What needs to be done: Return the lines below exactly as they appear, please, starting with the first and ending with the one that contains "252 280 16203".

Saved data entries
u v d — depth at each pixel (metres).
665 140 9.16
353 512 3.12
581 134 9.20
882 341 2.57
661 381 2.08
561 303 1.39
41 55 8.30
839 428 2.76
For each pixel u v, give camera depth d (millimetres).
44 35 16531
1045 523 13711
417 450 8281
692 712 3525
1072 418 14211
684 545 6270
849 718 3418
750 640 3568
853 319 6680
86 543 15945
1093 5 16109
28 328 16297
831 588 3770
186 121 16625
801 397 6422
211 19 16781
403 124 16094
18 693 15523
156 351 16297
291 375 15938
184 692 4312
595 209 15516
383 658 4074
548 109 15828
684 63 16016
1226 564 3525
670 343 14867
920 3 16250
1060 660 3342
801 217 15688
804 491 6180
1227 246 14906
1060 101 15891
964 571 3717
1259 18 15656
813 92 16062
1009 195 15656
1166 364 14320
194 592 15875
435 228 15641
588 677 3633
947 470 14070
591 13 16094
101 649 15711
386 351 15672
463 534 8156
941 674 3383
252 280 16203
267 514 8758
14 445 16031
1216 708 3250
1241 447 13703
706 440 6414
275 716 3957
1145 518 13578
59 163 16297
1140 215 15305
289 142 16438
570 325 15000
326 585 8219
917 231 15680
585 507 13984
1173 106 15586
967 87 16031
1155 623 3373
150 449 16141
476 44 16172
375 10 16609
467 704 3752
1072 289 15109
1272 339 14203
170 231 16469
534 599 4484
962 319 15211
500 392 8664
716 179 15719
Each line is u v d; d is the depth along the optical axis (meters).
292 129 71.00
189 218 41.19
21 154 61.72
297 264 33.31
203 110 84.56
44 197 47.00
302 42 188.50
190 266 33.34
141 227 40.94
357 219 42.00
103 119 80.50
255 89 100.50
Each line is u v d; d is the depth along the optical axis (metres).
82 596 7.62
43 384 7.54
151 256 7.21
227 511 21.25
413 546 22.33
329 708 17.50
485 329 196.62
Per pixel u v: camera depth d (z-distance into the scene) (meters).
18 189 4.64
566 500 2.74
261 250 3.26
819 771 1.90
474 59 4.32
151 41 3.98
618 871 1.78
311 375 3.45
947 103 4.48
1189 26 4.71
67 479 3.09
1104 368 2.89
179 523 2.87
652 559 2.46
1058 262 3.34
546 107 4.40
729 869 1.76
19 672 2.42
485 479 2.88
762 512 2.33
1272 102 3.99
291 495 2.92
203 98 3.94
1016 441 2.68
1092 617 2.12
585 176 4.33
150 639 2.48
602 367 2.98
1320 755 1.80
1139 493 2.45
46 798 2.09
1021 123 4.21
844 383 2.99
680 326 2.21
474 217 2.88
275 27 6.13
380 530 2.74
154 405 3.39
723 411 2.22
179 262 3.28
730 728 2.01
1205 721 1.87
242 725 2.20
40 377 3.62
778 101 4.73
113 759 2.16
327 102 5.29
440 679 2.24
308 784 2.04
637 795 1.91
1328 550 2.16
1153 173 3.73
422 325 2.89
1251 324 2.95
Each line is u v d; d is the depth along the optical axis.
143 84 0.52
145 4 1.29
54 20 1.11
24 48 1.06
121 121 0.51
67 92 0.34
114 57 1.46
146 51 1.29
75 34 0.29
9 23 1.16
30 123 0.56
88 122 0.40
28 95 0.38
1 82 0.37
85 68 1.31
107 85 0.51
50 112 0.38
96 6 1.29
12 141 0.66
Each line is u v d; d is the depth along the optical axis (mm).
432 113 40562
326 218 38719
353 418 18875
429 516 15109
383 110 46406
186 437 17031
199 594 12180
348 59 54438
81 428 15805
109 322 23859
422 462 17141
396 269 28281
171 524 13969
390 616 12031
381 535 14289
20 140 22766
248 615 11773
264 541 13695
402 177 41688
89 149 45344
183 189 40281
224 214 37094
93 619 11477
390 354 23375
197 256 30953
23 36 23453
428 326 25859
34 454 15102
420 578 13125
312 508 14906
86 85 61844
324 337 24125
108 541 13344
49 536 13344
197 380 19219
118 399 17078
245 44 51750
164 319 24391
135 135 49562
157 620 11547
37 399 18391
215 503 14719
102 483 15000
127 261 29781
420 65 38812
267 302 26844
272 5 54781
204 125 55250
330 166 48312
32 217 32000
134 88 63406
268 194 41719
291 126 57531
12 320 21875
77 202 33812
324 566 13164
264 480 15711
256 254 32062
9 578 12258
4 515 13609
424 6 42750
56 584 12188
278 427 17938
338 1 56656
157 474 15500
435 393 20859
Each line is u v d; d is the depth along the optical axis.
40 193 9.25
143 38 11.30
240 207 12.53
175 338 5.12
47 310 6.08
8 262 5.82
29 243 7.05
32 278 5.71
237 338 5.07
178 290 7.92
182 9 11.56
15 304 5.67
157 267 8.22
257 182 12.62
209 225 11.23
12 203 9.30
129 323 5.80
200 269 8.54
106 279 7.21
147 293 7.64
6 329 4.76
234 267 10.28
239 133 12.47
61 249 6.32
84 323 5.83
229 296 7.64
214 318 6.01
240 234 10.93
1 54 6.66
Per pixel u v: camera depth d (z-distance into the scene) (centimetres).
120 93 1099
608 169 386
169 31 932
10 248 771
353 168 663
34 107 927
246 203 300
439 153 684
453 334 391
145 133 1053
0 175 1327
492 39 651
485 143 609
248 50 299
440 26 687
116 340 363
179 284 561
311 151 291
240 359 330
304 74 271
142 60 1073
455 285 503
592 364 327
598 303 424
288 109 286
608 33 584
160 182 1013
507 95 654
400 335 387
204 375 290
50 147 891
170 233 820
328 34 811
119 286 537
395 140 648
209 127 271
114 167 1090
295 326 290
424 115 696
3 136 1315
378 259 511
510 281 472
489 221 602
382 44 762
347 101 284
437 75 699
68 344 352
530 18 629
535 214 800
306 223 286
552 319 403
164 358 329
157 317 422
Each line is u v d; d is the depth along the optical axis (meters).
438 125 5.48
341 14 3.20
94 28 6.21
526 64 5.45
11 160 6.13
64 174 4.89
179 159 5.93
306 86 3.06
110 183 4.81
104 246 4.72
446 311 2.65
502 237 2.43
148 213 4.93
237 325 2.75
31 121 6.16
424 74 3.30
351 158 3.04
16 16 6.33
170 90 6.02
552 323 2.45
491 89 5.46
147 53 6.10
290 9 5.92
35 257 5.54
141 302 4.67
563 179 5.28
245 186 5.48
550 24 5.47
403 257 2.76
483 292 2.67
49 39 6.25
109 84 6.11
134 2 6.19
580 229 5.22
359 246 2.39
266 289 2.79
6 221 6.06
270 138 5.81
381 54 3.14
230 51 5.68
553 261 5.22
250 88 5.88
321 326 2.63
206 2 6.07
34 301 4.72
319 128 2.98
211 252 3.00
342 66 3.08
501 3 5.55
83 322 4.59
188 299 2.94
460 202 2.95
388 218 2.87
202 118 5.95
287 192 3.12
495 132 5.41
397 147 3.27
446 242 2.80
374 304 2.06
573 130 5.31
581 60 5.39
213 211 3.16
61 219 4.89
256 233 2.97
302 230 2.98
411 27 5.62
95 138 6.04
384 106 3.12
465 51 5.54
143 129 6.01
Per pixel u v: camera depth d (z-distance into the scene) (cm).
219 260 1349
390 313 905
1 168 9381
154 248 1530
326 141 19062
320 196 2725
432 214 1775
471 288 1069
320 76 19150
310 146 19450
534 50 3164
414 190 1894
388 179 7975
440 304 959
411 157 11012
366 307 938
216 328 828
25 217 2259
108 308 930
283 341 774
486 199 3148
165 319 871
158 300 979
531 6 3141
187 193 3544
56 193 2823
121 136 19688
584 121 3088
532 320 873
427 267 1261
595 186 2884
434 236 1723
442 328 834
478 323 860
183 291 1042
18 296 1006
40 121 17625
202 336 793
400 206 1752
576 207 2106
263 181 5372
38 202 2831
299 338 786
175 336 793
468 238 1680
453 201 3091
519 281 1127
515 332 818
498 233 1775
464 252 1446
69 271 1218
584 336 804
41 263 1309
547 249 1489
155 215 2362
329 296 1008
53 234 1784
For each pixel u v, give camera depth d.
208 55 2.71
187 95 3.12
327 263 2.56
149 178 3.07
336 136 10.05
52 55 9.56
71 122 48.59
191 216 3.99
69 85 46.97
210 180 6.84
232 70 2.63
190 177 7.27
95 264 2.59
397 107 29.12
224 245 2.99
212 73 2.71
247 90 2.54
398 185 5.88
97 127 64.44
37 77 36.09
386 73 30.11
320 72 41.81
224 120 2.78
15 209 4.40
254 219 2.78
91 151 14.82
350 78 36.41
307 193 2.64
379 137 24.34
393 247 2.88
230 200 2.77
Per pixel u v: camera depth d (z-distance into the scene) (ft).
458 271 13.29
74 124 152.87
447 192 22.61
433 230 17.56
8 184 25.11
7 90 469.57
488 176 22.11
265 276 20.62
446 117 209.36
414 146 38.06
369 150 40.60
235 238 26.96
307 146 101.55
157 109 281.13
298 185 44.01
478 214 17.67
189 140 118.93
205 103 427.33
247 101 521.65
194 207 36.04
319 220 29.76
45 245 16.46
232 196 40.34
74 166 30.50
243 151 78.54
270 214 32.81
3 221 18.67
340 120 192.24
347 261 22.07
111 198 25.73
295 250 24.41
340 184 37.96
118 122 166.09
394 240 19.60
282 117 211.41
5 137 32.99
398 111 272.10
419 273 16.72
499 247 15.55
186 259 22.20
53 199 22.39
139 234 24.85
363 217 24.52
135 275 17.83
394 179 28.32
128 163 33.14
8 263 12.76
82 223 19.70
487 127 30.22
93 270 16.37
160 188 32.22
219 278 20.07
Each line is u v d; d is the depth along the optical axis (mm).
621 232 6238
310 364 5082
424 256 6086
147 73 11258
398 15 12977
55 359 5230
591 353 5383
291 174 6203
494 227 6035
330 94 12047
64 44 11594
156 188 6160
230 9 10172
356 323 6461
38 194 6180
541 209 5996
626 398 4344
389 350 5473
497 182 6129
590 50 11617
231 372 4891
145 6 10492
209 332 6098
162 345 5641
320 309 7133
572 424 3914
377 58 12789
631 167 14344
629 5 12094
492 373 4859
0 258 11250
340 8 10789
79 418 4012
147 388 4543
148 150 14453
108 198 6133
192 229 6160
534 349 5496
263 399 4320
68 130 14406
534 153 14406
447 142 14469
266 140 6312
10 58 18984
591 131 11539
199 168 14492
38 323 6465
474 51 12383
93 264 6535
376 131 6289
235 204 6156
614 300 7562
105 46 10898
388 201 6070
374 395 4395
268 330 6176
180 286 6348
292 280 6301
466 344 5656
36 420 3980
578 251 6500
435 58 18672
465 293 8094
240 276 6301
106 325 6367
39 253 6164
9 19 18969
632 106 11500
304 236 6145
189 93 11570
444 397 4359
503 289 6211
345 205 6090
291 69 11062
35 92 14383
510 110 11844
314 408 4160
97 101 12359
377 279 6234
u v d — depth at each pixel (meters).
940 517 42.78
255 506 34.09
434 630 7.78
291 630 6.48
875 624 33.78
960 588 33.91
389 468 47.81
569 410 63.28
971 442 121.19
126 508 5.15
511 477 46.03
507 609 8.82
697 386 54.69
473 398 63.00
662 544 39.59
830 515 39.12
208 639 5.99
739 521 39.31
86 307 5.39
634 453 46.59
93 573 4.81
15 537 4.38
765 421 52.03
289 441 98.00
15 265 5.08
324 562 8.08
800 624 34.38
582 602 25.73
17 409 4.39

Written solution:
u v d — depth at each pixel (metres).
665 140 9.16
353 512 3.12
581 134 9.20
882 341 2.57
661 381 2.08
561 303 1.39
41 55 8.30
839 428 2.76
For each pixel u v, give camera depth d (millimetres).
44 35 16531
1045 523 13711
417 450 8281
692 712 3525
1072 418 14211
684 545 6270
849 718 3418
750 640 3568
853 319 6680
86 543 15945
1093 5 16109
28 328 16297
831 588 3770
186 121 16625
801 397 6422
211 19 16781
403 124 16094
18 693 15523
156 351 16297
291 375 15938
184 692 4312
595 209 15516
383 658 4074
548 109 15828
684 63 16016
1226 564 3525
670 343 14867
920 3 16250
1060 660 3342
801 217 15688
804 491 6180
1227 246 14906
1060 101 15891
964 571 3717
1259 18 15656
813 92 16062
1009 195 15656
1166 364 14320
194 592 15875
435 228 15641
588 677 3633
947 470 14070
591 13 16094
101 649 15711
386 351 15672
463 534 8156
941 674 3383
252 280 16203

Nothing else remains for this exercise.